ACTIONS TO TAKE>
a - Answer each question using the excerpt on pandemic relief oversight.
(i) Which state does Senator Elizabeth Warren represent?
(ii) Who leads the pandemic relief committee?
(iii) What amount of emergency housing relief, passed last year, are the programs Mr. Sperling worries about meant to speed?
b - Repeat the excerpt on pandemic relief oversight word for word, from "White House officials" up to and including "is being used.".
c - List everyone the excerpt on pandemic relief oversight says Mr. Sperling is holding regular meetings with.

Senator Elizabeth Warren, Democrat of Massachusetts, said she had pushed hard for more oversight last year because she believed that Trump administration officials had conflicts of interest. Despite improvements, she said, the Biden administration could be doing more.
“I kept pushing for more oversight — we got some of it, but not all of what we need,” Ms. Warren said. “We are talking hundreds of billions here.”
She added: “The Biden administration is definitely doing better, but there’s no substitute for transparency and oversight — and we can always do better.”
In a closed-door meeting with Mr. Sperling, a policymaker with limited oversight experience, Mr. Biden issued a blunt directive: “You better work closely with I.G.s, like I did,” he said, according to a person to whom Mr. Sperling later relayed the story. Later, at his first cabinet meeting, the president pressed his appointees to cooperate with oversight officials.
White House officials said the current oversight system, which relies most heavily on the independent inspectors general already working in federal agencies, was operating efficiently, even with occasional turf battles.
Mr. Sperling is holding regular meetings with Michael E. Horowitz, who leads the pandemic relief committee, along with officials at the Government Accountability Office and the Office of Management and Budget. They are also requiring states and localities to publish performance reports that explain how they money they received is being used.
But Mr. Biden’s team is equally concerned about imposing too many burdens on hard-hit recipients, and Mr. Sperling is especially worried about the slow pace of programs intended to speed $25 billion for emergency housing relief passed last year.

PROVIDED DATA>
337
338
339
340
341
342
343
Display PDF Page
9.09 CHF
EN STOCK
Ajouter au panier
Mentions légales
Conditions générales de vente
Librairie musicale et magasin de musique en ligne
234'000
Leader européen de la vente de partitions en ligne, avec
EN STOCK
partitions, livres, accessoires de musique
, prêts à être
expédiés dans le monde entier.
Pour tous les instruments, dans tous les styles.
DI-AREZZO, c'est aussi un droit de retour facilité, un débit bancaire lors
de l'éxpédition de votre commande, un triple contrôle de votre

ANSWERS>
a -
(i) Massachusetts
(ii) Michael E. Horowitz
(iii) $25 billion

b -
White House officials said the current oversight system, which relies most heavily on the independent inspectors general already working in federal agencies, was operating efficiently, even with occasional turf battles.
Mr. Sperling is holding regular meetings with Michael E. Horowitz, who leads the pandemic relief committee, along with officials at the Government Accountability Office and the Office of Management and Budget. They are also requiring states and localities to publish performance reports that explain how they money they received is being used.

c -
- Michael E. Horowitz
- Officials at the Government Accountability Office
- Officials at the Office of Management and Budget